Уже полную луну сражался свет с мраком, изгоняя его с моря богов, а мы обитали в чертоге Валгаллы, и все было там так, как говорят саги, и сверх того многое увидели мы, о чем неведомо мудрейшим из скальдов: ведь с чужих слов слагают они кёнинги в ожерелья песен, мы же узрели воочию.

Знаком нам стал круг небесный не хуже Гьюки-фиорда, был же он таков: холмы, заросшие кустарником и луг под холмами; меж морем и лугом берег, усыпанный камнями до самой пристани, где прыгала на волнах железная ладья. У подножия холмов высился чертог; поодаль дома ансов теснились, числом два больших и один малый, обитель Мунира; и еще один, облитый каменной кожей, серой, как рассвет. Загон же для рабов, быстрому грому обреченных, в счет не беру, ибо опустел он к исходу луны.

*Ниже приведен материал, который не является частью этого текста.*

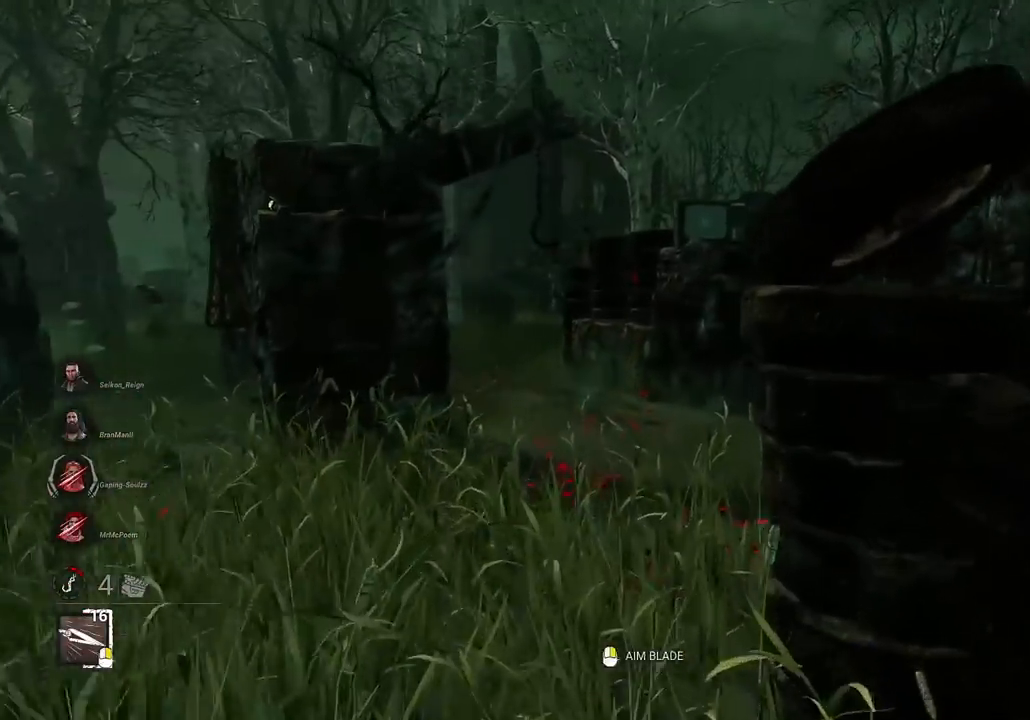
{"keys": ["w"], "mouse": [], "events": [[100, "a", "up"], [183, "a", "down"], [383, "a", "up"]]}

Невелик был фиорд и мало ансов насчитал я; Мунир и Брун властвовали тут в отсутствие Одина, под рукою же их ходили ансы-воины с быстрыми громами на ремнях, числом дважды по десять и еще пять, да еще один, что обитал на страж-башне. И валькирии подчинялись воле Вруна; было же дев семь десятков без двоих. И юные служители, чьи накидки цвета вечерней волны: эти внимали словам старца без волос. Спросили Вруна: «Кто старик сей?» Брун же ответил: «Страж двери».

На третий день от прихода собрав нас, сказал Мунир: «Худые вести в устах держу; сразу говорить не хотел, пир портить гостям недоброе дело. Но свершилось: пришел час Рагнаради и побеждены асы; герои же пали вторично и не возродятся вновь; с ними и смертные легли. Плачь же, Хохи хевдинг, сын Сигурда, ведь не увидишь ты больше братьев своих». И, повысив голос, вскричал: «Но живы асы и скоро придут! Велено сказать: изгнанные с круга небесного, в круг земной уйдут. С вами жить будут в Гьюки-фиорде. Готовы ли, дети Одина, Отца своего встретить и от бед хранить?» И ответил я за всех: «Можем ли иначе? Не для того ли вручен нам быстрый гром?». Тогда показал Мунир лик на щите, сказав: «Вот прислал Один тень лица своего; смотрите!» И иные щиты показал, говоря при этом: «Вот юный Бальдур, а вот Хорд Слепец, а это Тор, ярость битвы!» Так скажу: иначе видел я во снах своих лики асов и саги иными их называли. Мыслимо ли: толст Бальдур? Возможно ли: худосочен Тор? Но что толку в сомнении? — ведь невиданной работы были тени-лица, живые на щите: глядели с улыбкой и сияли глаза. Что ж: увидев невиданное, узнали неслыханное. На то асов воля.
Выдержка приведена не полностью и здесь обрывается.